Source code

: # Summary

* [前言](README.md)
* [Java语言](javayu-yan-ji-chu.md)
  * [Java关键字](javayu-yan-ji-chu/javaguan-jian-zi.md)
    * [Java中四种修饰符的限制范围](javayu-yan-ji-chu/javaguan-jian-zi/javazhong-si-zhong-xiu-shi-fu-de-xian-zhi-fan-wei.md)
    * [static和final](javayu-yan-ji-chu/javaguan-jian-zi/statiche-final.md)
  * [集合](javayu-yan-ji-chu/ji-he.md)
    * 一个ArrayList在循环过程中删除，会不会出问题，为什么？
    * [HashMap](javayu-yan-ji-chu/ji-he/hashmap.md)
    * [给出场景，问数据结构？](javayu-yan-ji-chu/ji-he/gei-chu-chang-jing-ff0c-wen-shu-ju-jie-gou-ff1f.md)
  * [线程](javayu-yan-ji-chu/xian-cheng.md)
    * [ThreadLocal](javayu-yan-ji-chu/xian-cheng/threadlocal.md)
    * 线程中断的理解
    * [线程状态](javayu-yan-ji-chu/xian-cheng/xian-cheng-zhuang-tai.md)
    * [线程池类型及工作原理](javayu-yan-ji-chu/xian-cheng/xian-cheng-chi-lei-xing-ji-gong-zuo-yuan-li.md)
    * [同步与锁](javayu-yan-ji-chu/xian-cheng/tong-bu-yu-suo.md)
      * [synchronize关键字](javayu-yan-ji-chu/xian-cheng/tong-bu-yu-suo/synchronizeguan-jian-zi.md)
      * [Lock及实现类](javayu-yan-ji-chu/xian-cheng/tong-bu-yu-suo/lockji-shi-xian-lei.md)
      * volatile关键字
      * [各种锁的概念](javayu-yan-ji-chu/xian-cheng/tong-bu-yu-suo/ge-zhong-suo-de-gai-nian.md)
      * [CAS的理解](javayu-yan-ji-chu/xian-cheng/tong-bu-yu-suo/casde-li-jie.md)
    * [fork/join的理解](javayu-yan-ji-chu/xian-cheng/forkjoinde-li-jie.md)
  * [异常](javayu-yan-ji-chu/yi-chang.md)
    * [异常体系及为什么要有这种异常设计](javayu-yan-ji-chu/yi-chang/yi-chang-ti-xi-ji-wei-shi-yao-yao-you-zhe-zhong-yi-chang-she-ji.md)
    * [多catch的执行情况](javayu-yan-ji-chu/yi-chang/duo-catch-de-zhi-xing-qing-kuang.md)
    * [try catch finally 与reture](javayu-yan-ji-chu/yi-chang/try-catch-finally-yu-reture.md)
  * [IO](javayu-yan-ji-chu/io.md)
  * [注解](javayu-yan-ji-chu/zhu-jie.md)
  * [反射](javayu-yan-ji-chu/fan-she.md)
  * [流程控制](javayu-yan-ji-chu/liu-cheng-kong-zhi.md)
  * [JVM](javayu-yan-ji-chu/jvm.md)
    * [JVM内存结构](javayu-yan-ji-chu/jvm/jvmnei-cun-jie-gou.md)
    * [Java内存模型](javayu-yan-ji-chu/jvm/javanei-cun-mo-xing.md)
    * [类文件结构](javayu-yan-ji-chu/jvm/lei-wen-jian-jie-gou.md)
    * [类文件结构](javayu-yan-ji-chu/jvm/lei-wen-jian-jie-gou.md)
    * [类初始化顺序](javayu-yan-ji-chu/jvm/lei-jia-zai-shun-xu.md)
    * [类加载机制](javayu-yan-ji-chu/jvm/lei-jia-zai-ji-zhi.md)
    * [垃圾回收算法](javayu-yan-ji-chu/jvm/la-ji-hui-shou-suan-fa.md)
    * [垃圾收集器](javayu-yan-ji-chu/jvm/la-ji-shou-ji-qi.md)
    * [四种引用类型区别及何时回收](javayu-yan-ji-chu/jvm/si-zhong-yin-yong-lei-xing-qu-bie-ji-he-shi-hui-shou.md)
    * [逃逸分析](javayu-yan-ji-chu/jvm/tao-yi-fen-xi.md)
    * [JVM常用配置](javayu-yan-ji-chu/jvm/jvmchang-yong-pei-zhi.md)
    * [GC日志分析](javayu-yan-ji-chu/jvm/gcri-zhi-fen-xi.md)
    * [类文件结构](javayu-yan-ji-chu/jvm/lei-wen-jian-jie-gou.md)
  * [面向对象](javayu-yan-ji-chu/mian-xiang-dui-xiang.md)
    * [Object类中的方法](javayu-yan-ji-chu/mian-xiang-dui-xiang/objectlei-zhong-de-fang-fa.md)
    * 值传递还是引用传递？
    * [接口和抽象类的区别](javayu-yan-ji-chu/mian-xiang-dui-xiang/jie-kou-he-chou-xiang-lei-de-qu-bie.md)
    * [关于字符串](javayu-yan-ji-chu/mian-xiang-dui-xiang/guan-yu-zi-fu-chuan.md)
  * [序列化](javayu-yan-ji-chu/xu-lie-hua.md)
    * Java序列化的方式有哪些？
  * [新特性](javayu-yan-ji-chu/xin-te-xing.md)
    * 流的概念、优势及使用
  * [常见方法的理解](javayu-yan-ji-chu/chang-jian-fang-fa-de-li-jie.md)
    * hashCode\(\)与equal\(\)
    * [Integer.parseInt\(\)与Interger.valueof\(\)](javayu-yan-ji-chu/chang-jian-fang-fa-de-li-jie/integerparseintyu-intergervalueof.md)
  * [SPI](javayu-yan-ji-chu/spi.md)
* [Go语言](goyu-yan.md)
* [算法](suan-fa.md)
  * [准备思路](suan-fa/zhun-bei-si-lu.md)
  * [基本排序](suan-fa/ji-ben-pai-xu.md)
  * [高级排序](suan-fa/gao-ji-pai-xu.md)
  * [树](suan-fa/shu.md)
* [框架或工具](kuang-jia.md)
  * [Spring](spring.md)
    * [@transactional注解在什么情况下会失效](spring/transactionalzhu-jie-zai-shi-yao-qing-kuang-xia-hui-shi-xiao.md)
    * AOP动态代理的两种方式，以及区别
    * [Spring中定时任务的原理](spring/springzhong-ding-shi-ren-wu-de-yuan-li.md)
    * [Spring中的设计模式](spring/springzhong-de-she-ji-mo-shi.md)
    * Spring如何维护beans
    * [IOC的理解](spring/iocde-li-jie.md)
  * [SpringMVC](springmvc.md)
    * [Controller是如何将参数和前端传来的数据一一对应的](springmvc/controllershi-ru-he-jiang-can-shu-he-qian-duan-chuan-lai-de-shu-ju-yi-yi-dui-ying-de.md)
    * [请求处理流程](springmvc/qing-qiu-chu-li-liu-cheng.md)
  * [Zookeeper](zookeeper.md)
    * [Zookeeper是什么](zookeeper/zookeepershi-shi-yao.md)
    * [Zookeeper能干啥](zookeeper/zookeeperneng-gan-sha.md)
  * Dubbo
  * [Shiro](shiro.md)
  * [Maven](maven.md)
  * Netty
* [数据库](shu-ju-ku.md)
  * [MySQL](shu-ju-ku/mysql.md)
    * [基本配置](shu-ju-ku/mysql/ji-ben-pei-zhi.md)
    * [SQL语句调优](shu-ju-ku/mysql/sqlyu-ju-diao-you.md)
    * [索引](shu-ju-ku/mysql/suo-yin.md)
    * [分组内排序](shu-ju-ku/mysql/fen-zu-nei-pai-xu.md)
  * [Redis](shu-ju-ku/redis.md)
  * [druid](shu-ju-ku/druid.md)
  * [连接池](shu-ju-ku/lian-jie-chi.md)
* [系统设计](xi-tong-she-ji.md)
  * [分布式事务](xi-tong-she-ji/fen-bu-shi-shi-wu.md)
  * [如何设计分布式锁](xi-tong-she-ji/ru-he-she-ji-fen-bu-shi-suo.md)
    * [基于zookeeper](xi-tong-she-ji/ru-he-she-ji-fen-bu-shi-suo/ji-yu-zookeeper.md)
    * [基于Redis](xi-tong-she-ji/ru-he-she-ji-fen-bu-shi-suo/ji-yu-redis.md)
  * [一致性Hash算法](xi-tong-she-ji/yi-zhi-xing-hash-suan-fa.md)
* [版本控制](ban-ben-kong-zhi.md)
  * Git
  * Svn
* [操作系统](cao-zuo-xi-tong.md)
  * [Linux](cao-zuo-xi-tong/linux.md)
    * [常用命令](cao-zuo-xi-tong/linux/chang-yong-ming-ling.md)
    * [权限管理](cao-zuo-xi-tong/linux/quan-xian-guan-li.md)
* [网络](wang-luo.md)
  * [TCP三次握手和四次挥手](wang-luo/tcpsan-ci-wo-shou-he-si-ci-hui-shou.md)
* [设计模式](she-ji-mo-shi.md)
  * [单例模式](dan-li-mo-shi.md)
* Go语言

> **What the task asks**
Count the lines in the items that contain the string "springmvc". Give only the number.

> **Result for this exercise**
3